Provided information Block Start

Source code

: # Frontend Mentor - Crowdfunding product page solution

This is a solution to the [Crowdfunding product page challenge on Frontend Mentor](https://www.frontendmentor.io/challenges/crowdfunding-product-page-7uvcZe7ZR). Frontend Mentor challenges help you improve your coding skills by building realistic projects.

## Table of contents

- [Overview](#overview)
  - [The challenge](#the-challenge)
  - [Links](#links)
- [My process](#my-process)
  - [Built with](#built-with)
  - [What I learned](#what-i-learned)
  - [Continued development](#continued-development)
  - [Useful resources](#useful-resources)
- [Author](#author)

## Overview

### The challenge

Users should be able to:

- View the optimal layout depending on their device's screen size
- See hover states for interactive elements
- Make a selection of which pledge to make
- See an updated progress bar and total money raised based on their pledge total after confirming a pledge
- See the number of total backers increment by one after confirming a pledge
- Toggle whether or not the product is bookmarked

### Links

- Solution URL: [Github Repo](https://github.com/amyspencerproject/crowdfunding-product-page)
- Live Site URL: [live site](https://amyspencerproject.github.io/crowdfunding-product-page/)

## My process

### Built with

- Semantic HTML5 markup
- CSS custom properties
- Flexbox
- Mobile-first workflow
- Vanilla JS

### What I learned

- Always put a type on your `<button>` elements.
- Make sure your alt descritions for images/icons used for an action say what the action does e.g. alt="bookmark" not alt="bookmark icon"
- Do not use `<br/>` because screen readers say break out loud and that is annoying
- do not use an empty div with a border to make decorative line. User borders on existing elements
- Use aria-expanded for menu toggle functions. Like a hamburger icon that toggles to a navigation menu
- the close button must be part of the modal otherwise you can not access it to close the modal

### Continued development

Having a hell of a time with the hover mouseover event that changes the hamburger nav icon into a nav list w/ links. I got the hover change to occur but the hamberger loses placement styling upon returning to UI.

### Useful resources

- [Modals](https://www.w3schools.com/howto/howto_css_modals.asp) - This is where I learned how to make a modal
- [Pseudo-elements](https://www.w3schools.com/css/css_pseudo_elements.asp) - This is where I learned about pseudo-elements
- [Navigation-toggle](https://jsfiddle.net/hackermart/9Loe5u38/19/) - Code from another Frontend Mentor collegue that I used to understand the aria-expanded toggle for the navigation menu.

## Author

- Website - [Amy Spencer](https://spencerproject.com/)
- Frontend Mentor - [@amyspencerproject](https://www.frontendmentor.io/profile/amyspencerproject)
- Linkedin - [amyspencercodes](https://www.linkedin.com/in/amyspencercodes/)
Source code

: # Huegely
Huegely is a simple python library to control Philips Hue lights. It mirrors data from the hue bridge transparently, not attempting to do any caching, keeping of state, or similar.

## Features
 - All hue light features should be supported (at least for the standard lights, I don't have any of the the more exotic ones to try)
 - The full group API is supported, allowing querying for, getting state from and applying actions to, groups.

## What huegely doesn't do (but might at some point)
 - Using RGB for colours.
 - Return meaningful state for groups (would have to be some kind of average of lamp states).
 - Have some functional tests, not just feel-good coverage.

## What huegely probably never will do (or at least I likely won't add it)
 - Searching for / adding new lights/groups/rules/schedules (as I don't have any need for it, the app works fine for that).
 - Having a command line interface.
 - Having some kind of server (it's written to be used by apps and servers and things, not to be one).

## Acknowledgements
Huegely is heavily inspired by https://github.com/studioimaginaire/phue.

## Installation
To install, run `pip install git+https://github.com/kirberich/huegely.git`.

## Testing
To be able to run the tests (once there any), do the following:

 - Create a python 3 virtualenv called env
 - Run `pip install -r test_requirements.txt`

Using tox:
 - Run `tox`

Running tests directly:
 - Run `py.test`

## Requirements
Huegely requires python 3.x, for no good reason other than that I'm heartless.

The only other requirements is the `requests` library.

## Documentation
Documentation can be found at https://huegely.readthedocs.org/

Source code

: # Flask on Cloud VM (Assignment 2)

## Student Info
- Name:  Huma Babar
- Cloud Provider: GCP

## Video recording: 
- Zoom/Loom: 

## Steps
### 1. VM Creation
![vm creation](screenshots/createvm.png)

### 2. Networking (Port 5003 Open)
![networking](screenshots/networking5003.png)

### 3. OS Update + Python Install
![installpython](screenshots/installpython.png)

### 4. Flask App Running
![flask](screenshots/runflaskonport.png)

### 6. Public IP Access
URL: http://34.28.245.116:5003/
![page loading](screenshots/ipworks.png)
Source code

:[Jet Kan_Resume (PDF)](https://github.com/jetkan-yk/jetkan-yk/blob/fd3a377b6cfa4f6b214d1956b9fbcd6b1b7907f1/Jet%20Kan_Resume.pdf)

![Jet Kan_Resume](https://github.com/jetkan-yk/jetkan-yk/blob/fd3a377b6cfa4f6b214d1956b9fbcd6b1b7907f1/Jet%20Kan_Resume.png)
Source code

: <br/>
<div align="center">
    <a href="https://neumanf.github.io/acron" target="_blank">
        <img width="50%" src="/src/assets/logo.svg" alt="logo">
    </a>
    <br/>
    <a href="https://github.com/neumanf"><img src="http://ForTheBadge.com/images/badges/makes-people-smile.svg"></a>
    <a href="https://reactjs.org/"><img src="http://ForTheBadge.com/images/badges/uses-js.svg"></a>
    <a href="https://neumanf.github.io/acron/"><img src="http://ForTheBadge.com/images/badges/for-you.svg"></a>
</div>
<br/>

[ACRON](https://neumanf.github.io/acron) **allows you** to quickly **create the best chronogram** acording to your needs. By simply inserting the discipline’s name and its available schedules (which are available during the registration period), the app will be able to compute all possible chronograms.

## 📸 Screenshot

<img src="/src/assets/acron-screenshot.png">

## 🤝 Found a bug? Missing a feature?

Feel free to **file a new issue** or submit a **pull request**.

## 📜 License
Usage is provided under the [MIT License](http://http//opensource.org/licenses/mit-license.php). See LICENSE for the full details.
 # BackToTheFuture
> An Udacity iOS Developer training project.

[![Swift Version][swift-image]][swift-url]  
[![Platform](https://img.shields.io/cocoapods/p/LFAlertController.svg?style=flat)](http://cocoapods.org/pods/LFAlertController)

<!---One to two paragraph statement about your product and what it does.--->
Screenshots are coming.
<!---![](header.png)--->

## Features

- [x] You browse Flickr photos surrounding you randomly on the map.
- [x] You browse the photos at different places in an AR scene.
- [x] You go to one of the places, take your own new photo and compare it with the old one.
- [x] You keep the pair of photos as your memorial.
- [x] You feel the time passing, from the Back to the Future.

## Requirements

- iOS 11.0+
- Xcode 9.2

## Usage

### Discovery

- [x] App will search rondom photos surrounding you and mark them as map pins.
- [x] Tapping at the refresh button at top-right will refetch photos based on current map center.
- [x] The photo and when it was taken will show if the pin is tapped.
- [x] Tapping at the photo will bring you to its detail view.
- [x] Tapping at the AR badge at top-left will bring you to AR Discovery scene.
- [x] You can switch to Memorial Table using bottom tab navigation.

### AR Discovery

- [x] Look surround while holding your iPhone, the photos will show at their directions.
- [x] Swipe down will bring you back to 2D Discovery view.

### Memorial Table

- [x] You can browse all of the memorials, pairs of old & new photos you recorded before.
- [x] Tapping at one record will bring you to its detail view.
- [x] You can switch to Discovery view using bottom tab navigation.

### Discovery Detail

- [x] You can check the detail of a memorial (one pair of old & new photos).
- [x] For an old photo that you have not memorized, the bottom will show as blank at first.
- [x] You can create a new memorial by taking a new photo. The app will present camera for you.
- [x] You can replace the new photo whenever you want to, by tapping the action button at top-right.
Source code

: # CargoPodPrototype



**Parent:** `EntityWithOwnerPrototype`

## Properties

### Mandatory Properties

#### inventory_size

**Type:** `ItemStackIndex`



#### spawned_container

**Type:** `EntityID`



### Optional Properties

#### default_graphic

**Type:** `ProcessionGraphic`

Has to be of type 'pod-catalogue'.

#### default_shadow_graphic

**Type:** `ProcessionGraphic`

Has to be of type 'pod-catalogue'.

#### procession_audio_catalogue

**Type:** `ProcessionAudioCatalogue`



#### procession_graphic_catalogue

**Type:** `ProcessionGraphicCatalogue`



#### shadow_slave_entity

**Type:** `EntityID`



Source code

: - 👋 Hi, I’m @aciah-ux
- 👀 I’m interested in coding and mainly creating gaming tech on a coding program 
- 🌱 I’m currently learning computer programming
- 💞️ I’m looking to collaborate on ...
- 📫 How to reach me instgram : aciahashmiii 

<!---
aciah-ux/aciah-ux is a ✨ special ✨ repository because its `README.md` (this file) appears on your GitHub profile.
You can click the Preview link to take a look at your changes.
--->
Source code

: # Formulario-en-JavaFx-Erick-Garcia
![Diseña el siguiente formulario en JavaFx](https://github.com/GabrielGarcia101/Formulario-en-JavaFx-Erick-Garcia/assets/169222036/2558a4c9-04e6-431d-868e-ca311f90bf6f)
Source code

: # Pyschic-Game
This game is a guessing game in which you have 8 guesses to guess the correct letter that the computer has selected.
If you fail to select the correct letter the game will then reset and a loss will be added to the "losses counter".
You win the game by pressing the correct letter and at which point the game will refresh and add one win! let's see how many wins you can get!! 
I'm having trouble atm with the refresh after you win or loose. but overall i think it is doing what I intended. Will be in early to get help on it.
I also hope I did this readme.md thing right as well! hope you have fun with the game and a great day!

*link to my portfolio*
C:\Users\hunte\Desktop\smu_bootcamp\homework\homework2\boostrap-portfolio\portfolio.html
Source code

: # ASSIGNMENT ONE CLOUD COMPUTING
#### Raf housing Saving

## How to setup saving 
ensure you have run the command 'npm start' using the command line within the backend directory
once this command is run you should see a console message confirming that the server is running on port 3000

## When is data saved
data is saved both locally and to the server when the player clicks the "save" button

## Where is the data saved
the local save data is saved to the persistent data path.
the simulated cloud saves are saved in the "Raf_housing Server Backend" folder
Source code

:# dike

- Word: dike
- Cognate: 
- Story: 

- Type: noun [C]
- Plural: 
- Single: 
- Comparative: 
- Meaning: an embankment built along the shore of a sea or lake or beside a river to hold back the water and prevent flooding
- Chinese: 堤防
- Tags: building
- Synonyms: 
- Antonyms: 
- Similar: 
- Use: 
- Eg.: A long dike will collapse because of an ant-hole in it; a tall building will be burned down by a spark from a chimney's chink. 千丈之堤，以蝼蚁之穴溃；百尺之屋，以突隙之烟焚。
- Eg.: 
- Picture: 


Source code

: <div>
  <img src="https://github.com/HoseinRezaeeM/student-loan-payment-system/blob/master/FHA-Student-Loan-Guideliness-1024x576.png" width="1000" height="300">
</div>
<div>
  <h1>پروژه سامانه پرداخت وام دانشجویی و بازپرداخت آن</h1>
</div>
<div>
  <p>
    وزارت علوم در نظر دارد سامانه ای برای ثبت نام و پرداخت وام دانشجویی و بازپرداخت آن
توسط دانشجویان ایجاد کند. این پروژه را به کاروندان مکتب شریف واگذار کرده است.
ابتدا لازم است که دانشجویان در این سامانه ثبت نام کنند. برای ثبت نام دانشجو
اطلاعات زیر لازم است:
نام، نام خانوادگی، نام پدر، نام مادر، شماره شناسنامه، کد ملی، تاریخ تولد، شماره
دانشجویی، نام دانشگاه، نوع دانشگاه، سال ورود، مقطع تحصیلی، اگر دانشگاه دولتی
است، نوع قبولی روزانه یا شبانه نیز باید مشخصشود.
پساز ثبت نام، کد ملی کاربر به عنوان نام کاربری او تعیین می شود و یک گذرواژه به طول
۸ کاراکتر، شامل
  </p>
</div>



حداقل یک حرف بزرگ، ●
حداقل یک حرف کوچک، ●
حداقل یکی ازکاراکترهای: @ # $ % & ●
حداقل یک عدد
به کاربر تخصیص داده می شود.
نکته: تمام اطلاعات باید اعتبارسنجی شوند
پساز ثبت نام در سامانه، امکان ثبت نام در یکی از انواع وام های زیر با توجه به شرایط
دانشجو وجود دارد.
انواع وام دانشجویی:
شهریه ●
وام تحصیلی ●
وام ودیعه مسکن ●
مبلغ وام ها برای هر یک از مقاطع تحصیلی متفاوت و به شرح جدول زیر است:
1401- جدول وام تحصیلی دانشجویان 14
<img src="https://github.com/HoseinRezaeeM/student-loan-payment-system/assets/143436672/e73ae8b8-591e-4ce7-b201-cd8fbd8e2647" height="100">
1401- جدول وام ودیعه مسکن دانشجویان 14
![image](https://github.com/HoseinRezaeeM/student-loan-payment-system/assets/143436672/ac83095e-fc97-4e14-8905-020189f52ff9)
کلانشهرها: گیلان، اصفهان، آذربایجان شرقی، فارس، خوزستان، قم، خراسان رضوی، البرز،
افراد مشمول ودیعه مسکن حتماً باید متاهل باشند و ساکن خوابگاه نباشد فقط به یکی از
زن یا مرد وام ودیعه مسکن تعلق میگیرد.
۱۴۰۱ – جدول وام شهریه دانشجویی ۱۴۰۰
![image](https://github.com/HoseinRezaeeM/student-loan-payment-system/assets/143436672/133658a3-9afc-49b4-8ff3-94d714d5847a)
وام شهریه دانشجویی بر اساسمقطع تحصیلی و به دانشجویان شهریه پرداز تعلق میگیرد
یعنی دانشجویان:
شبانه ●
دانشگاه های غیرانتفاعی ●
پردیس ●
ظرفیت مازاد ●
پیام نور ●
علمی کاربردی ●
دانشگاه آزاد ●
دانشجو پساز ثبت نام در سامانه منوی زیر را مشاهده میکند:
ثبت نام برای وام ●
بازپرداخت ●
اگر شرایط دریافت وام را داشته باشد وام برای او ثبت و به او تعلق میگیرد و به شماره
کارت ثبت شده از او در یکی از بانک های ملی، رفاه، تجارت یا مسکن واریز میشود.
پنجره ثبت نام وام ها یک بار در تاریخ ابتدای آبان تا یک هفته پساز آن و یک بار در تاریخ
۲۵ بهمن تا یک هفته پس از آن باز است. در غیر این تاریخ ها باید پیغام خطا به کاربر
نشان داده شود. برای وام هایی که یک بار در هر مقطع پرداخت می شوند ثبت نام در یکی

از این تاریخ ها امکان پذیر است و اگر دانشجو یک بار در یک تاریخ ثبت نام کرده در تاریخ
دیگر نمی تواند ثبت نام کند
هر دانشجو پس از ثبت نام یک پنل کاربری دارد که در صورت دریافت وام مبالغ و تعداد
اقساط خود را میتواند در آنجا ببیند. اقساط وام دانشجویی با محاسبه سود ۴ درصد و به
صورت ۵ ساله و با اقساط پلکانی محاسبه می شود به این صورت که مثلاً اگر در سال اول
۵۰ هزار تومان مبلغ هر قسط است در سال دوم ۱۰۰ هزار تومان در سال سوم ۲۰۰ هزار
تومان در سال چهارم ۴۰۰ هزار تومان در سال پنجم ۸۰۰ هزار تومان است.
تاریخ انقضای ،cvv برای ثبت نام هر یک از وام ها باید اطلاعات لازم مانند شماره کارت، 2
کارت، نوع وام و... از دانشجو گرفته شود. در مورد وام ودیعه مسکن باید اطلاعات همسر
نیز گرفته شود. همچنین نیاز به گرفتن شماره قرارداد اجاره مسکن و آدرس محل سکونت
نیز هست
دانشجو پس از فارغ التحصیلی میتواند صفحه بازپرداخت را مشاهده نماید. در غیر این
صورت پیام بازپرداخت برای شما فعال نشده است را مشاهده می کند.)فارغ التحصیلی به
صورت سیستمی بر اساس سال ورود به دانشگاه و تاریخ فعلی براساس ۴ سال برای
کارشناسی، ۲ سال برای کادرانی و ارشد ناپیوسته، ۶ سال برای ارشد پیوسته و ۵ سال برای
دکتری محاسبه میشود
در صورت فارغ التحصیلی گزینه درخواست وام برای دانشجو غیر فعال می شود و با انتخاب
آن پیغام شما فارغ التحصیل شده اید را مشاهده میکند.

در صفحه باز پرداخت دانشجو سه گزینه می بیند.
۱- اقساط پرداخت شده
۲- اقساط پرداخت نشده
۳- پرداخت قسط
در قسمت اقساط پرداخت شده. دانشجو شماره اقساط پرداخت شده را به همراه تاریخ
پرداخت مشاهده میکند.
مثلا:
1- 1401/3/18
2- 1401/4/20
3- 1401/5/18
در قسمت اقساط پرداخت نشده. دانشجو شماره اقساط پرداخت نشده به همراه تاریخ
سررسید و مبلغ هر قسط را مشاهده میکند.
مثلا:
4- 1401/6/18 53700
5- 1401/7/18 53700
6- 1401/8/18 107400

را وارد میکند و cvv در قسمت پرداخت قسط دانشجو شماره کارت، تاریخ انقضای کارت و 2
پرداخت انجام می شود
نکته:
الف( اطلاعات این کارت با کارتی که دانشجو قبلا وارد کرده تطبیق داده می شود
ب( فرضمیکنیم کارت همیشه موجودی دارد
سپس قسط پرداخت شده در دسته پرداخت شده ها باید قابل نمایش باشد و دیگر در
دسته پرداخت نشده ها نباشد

Provided information Block End

Please pull out every line in the rows above that contains the word "development", copying each one in full.

→ **Exercise result**:
  - [Continued development](#continued-development)
### Continued development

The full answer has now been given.